LES CRÉATEURS DE PARFUMS
Il est bien loin le temps où les créateurs de parfums travaillaient dans l’ombre. Si autrefois les maisons de parfums se gardaient bien de dévoiler leur nom, aujourd’hui, on les met sur un piédestal. On les brandit presque comme des trophées. Travailler avec un créateur de parfum est synonyme de prestige, de professionnalisme. Nez, créateur de parfum, parfumeur, peu importe la façon dont vous les appelez, ils ont tous en commun l’amour des parfums. Ils sont tous là pour orchestrer et marier les notes entre elles. Accords boisés, fleuris, ambrés, hespéridés, qu’importe la famille olfactive, le créateur de parfum est cette personne qui manie toutes les matières premières de la parfumerie. Naturelles ou synthétiques. Le nez est celui qui va partir d’une histoire, d’une image, d’un souvenir pour créer un parfum.
Et puis il y a ces ténors de la parfumerie, ces grands nez que les grandes maisons de parfums s’arrachent. Fins, doués, maestros, ces génies de la parfumerie sont sollicités par toutes ces maisons de parfums en quête d’authenticité et de prestige. Nous sommes loin de la parfumerie sélective où les parfums naissent par centaine chaque année. Les parfums naissent d’un travail de recherche, minutieusement taillé, précis et laborieux. Un travail de fourmis unique.
“Dis-moi qui t’as distillé je te dirai qui tu es”… Cela pourrait être le nouvel adage de la haute parfumerie. Les créateurs de parfums sont propulsés sur le devant de la scène. À chaque parfum sorti, le nez de la fragrance est mentionné. Gage d’excellence. Certificat d’authenticité. Le créateur est mis sous le feu des projecteurs, il est désormais acteur du succès et non plus marionnettiste. Une manière noble de rendre hommage à ces véritables auteurs à succès.

AUX SOURCES DU MYTHE
Symbole du luxe français, véritable incarnation du rêve et du glamour, le parfum N°5 de Chanel fascine les femmes depuis plus de 100 ans grâce à son odeur unique. C’est dans le vallon de Pergomasse à Nice que se trouvent les sources de ce parfum mythique, le jasmin.
Le N°5 contient 10 % de jasmin, ce qui est considérable. C’est un parfum résolument moderne qui a traversé les époques et qui a une odeur qui ne ressemble à aucune autre.
C’est au petit matin, quand percent les premiers rayons du soleil que des hommes et des femmes engagés pour la saison, s’activent pour cueillir d’un geste vif et habile les fleurs ouvertes de jasmin.
La famille Mul, propriétaire de l’exploitation cultive cette fleur précieuse exclusivement pour Chanel depuis trois générations.
Tous les jours d’aout à novembre après la cueillette, les fleurs sont pesées puis livrées dans l’usine qui se trouve au milieu des champs. Elles sont aussitôt chargées dans des extracteurs pour être mises en contact avec l’hexane, le solvant qui va permettre de transformer les fleurs en concrète, une pâte obtenue par extraction.
La concrète est ensuite séparée de l’héxane par distillation, puis par distillation sous pression on obtient un concentré nommé l’absolue. Pour un kilo d’absolue, il faut compter 700 kilos de fleurs de jasmin ce qui représente 2 000 heures de cueillette.

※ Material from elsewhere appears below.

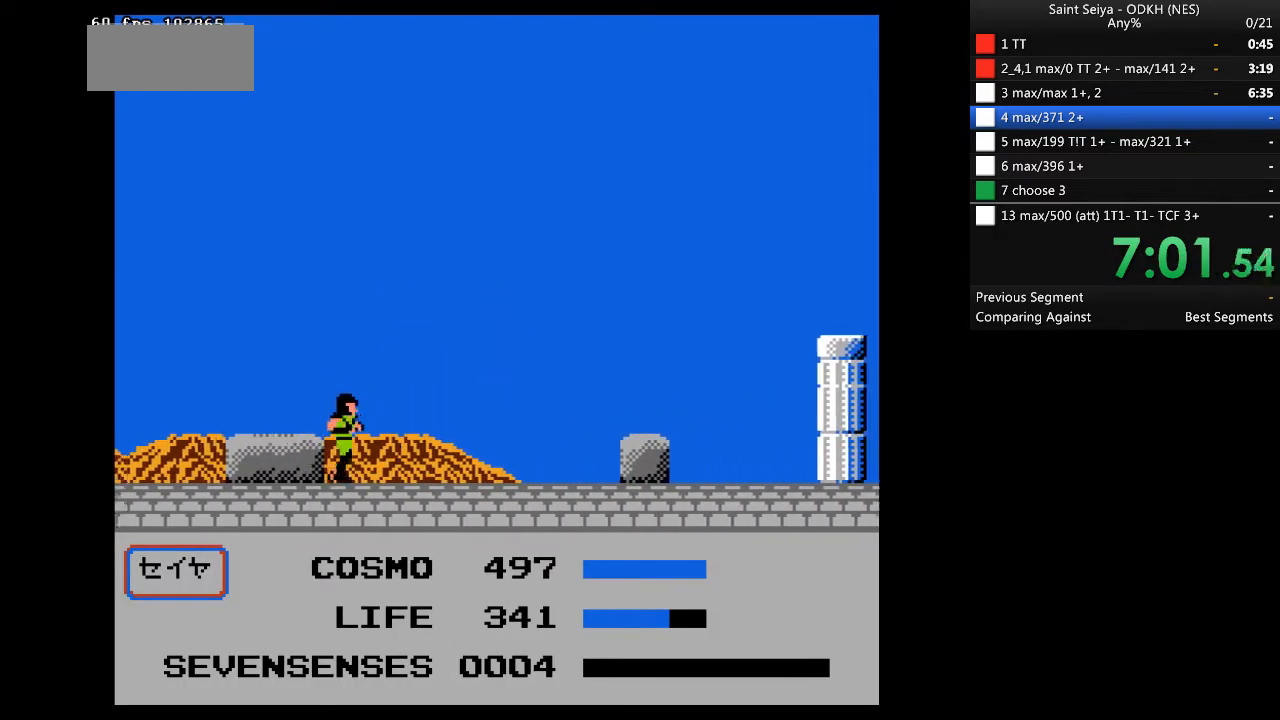
{"buttons": ["A", "DPAD_RIGHT"], "events": [[33, "DPAD_LEFT", "down"], [267, "DPAD_LEFT", "up"], [333, "DPAD_RIGHT", "down"], [400, "A", "down"]]}
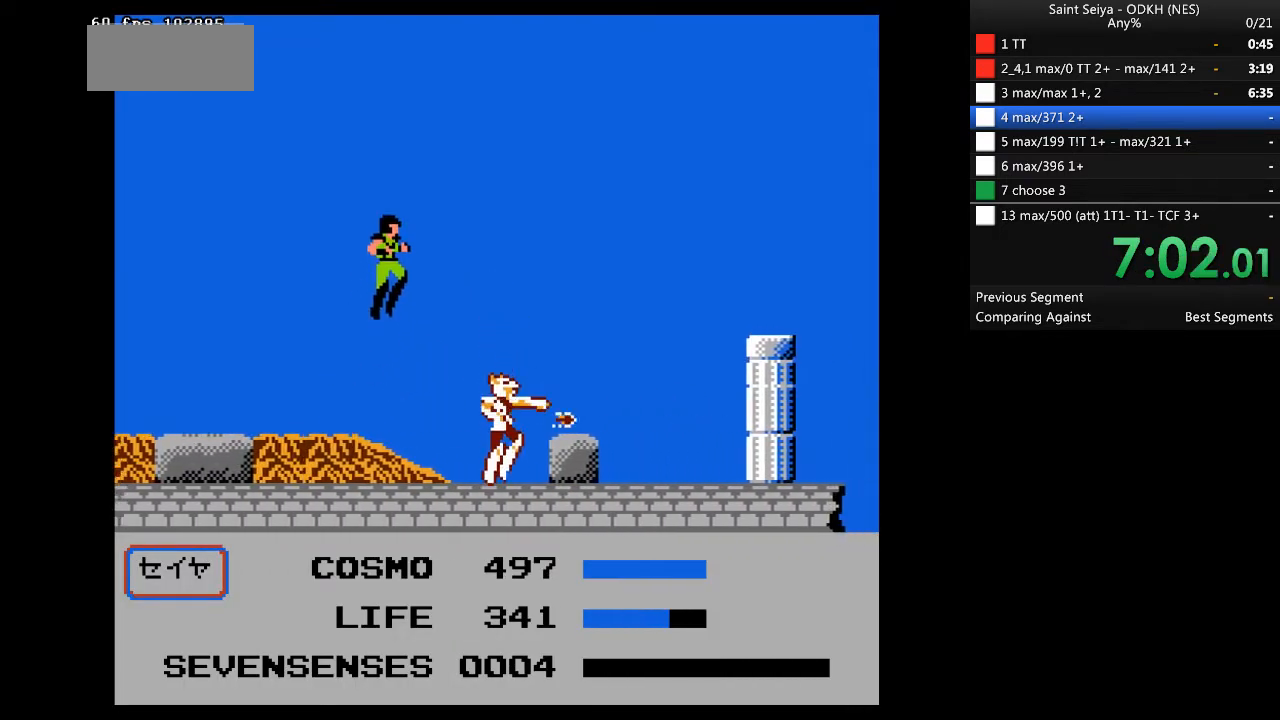
{"buttons": ["DPAD_RIGHT"], "events": [[300, "A", "up"]]}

« JE CROIS À LA QUATRIÈME DIMENSION, ET À UNE CINQUIÈME (…) DISAIT COCO. C’EST NÉ DU BESOIN D’ÊTRE RASSURÉE, DE CROIRE QUE L’ON NE PERD JAMAIS TOUT ET QU’IL SE PASSE QUELQUE CHOSE DE L’AUTRE CÔTÉ. »
MARCEL HAEDRICH, “COCO CHANEL”, BELFOND, PARIS, 1987

UNE HISTOIRE D’AMOUR
Il semble que l’histoire du N°5 commence à l’instant même où Gabrielle Chanel apprend la disparition de son amour Boy Capel en décembre 1919.
Arthur Capel dit Boy occupe une place centrale dans l’histoire de Gabrielle Chanel. C’est à ses côtés qu’elle devient une lectrice et une fois Boy disparu elle poursuit son dialogue sentimental à travers les livres qu’il lui a fait lire. Ce deuil pourtant, va nourrir une intuition; Chanel va parvenir à le sublimer à travers la création de son premier parfum. N°5 naîtra du manque et de l’absence, étroitement lié au destin de Gabrielle Chanel, réminiscence d’un amour interrompu brutalement mais qu’elle chérira toute sa vie. En sublimant le deuil dans la création, Chanel s’offre un parfum d’éternité.
Août 1920, Misia et son mari José Maria Sert persuadent Chanel de les suivre à Venise. Ce voyage à la découverte de la cité des Doges se révèle salvateur et initiatique. Flamboyante et mystérieuse, La Sérénissime aux visages multiples, séduit Gabrielle Chanel qui en fait l’un de ses lieux de prédilection et ne cesse de s’en inspirer. Mais Venise c’est aussi la plaque tournante du commerce et des relations entre Orient et Occident. La ville joue un rôle prépondérant dans l’histoire de l’introduction des parfums en Europe. Les marchands vénitiens s’engagent sur les routes de l’Orient, ainsi l’illustre Marco Polo atteint la Chine par la route de la soie en 1275. Il relate ce voyage dans « Les Livres des Merveilles », décrivant notamment le raffinement des civilisations orientales. C’est encore dans la cité des Doges qu’est rédigé en 1555 le premier traité européen de la parfumerie.

UNE LÉGENDE
C’est à Ernest Beaux, un parfumeur français qui travaillait pour la Cour de Russie, rencontré à Grasse en 1920, qu’elle confie la mission d’imaginer son premier parfum. Ensemble, ils inventent « un parfum de femme à odeur de femme », comme elle se plaît à le qualifier… Pensé comme une robe de couture, N°5 est le premier parfum qui s’affirme comme une abstraction : en rupture avec les fragrances en vogue qui n’évoquent le plus souvent qu’une senteur figurative (la rose, le jasmin, le lilas), aucune note dominante identifiable ne se dégage de ses quatre-vingts composants. Ernest Beaux a mêlé aux essences naturelles des produits de synthèse, les aldéhydes qui en exaltent toute la fraîcheur. C’est l’un des secrets de ce jus audacieux et novateur qui évoque une fleur mystérieuse.
Intuition ou intelligence, en 1921, alors qu’elle respire le flacon qui contient la cinquième proposition d’Ernest Beaux, Mademoiselle Chanel sait qu’elle tient là un mythe. Une légende qui va largement contribuer à la sienne, elle qui a su mieux que personne s’inventer, et propose généreusement aux femmes d’en faire autant…
Depuis près d’un siècle, CHANEL s’approvisionne à Grasse, et depuis 1987, contribue activement à pérenniser la culture du jasmin et de la rose. Aujourd’hui, la culture s’étend à d’autres plantes à parfum, allant de l’iris au géranium en passant par la tubéreuse.